::: 本文抜粋 :::
Pixabay(c)KOREA WAVE

医大の定員増員など韓国政府の医療改革によって医療界との対立が深まり発生した「医療大乱」により、がん手術の遅延が急増したことが明らかになった。

最大野党「共に民主党」のキム・ユン議員が国民健康保険公団から提出を受けた資料によると、昨年、胃がん・大腸がん・乳がん・子宮頸がん・肺がん・膵臓がん・頭頸部がんなど主要7大がんにおける、初診から手術までの待機期間が全体的に増加していたことが確認された。

昨年のがん手術患者数は合計2万5680人で、前年より7.3%(2022人)減少した。平均待機期間は37.9日から43.2日へと5.3日延び、待機期間が31日以上の患者の割合は2022年の40.7%から2023年には49.6%へと8.9ポイント増加した。
::: 抽出した行 :::
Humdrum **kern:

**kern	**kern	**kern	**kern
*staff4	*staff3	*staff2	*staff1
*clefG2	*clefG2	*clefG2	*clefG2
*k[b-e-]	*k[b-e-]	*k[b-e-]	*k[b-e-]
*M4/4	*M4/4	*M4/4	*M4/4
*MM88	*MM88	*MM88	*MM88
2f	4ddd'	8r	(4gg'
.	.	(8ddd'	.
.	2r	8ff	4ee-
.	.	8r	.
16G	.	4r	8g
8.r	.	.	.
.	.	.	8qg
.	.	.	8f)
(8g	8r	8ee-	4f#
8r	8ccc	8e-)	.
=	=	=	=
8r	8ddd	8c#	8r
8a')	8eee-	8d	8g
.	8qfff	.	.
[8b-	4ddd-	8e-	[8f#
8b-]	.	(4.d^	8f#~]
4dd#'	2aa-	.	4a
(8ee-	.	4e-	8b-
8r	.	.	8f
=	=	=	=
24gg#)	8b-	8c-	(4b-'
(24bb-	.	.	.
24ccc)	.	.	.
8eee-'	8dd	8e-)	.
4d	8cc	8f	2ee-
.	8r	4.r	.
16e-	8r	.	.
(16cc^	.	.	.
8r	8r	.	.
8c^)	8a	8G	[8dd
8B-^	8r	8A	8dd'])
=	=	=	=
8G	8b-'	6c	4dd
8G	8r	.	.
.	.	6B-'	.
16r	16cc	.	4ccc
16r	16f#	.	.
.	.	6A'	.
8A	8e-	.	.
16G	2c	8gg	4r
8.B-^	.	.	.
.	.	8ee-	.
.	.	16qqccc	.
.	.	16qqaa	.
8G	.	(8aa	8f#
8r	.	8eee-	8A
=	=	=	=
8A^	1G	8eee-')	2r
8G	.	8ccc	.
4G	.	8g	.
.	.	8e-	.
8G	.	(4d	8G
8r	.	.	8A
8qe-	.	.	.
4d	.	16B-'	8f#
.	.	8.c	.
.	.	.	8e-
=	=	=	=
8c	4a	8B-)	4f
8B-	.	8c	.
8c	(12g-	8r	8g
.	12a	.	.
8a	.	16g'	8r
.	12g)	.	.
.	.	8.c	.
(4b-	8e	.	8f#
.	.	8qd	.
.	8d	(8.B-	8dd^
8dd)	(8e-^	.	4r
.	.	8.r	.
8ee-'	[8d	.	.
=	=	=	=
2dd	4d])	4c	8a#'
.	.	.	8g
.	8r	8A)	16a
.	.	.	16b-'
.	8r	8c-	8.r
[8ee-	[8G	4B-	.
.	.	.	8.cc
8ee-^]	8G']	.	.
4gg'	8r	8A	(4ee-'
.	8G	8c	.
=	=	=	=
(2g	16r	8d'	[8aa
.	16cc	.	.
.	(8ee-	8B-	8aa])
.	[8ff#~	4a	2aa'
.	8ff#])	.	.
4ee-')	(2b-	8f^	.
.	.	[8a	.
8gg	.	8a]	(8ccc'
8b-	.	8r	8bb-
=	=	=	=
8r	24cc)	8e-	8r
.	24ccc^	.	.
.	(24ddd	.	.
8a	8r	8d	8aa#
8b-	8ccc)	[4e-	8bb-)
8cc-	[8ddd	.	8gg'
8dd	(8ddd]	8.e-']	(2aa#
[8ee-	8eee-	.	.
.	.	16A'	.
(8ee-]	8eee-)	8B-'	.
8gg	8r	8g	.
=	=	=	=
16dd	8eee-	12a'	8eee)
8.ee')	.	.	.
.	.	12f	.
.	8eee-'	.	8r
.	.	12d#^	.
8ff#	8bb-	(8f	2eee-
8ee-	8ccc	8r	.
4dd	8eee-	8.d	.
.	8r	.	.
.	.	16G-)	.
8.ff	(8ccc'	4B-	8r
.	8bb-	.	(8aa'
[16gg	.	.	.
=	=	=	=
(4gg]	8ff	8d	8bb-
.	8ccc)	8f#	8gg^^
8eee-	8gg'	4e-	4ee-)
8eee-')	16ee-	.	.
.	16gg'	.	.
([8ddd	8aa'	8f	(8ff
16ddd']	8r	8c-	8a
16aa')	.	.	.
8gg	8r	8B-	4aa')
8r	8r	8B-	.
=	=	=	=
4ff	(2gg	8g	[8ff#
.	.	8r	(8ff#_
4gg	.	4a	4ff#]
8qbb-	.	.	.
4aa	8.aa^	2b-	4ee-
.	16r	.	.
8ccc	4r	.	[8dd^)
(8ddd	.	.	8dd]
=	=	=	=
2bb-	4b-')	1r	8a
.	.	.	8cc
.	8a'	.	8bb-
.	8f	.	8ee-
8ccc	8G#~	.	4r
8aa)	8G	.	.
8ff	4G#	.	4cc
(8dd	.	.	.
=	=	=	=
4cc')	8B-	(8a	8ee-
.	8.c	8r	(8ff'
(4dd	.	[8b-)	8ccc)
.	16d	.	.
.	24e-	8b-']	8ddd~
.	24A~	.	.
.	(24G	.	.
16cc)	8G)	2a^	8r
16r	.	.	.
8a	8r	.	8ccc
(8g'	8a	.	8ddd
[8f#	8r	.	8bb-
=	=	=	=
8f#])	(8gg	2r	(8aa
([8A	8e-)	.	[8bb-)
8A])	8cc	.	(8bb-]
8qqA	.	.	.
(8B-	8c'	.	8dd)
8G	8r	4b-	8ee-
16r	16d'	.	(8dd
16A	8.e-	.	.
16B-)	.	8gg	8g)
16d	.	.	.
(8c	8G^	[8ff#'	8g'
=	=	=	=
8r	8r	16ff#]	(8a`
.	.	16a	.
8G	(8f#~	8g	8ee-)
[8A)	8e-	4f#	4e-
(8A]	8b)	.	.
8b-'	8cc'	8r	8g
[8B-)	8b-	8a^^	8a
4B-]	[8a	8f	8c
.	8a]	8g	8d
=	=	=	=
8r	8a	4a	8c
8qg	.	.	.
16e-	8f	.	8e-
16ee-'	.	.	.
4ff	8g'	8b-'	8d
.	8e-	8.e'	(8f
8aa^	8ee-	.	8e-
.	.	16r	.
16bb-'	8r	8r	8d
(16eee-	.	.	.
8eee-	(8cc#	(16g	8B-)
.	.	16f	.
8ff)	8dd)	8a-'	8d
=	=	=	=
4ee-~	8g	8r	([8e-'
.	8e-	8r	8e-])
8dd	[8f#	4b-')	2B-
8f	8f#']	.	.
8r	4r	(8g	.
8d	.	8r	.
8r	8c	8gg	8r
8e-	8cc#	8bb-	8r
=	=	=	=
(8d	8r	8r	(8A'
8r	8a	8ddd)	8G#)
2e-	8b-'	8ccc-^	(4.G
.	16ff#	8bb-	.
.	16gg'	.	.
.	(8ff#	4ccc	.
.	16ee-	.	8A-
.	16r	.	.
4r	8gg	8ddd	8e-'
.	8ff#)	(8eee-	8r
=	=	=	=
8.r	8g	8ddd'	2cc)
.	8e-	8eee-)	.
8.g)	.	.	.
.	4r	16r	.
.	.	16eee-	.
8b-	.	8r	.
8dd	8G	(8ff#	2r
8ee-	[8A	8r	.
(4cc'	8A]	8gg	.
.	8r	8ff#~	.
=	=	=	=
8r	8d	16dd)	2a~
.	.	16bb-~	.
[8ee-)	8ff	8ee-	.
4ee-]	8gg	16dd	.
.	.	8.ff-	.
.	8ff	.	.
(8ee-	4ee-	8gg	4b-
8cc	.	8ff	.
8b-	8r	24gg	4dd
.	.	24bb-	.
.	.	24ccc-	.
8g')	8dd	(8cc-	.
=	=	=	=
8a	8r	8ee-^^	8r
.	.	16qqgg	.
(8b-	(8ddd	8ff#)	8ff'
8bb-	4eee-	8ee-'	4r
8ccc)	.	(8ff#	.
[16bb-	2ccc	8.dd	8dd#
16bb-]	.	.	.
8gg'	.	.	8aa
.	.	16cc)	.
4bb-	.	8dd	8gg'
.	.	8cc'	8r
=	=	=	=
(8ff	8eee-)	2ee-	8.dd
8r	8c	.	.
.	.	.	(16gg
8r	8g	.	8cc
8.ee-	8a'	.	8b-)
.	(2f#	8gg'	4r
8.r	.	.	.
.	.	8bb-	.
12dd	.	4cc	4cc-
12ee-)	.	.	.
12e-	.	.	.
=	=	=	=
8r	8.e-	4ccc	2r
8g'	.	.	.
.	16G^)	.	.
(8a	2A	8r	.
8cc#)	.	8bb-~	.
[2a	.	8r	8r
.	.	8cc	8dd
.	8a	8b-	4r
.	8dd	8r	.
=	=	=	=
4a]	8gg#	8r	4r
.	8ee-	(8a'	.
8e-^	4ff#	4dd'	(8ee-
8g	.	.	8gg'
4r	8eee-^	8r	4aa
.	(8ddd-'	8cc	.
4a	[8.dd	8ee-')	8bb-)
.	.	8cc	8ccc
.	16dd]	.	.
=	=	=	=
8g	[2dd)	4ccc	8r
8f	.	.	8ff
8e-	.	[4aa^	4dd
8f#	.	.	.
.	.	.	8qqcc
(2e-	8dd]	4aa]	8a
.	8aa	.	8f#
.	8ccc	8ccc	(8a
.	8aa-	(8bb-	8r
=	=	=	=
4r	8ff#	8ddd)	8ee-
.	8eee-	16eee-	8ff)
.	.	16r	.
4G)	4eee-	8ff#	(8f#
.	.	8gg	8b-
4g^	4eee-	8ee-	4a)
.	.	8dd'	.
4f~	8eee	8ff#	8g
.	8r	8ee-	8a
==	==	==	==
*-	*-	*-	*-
:::
■ 課題 1
本文抜粋によると、昨年のがん手術患者数は合計何人でしたか。
■ 課題 2
次の各文が本文抜粋の内容と合っているかどうか答え、判断の根拠となる語句を本文抜粋からそのまま引用してください。(a) 平均待機期間は前年より5.3日延びた。(b) 昨年のがん手術患者数は前年より増えた。(c) 資料はキム・ユン議員が国民健康保険公団から提出を受けたものである。
■ 課題 3
本文抜粋の「Pixabay(c)KOREA WAVE」から「へと8.9ポイント増加した。」までを、一字も変えずに書き写してください。
行は本文抜粋とは別の資料です。

■ 解答 1
合計2万5680人です。

■ 解答 2
(a) はい。「平均待機期間は37.9日から43.2日へと5.3日延び」
(b) いいえ。「前年より7.3%(2022人)減少した」
(c) はい。「キム・ユン議員が国民健康保険公団から提出を受けた資料」

■ 解答 3
Pixabay(c)KOREA WAVE

医大の定員増員など韓国政府の医療改革によって医療界との対立が深まり発生した「医療大乱」により、がん手術の遅延が急増したことが明らかになった。

最大野党「共に民主党」のキム・ユン議員が国民健康保険公団から提出を受けた資料によると、昨年、胃がん・大腸がん・乳がん・子宮頸がん・肺がん・膵臓がん・頭頸部がんなど主要7大がんにおける、初診から手術までの待機期間が全体的に増加していたことが確認された。

昨年のがん手術患者数は合計2万5680人で、前年より7.3%(2022人)減少した。平均待機期間は37.9日から43.2日へと5.3日延び、待機期間が31日以上の患者の割合は2022年の40.7%から2023年には49.6%へと8.9ポイント増加した。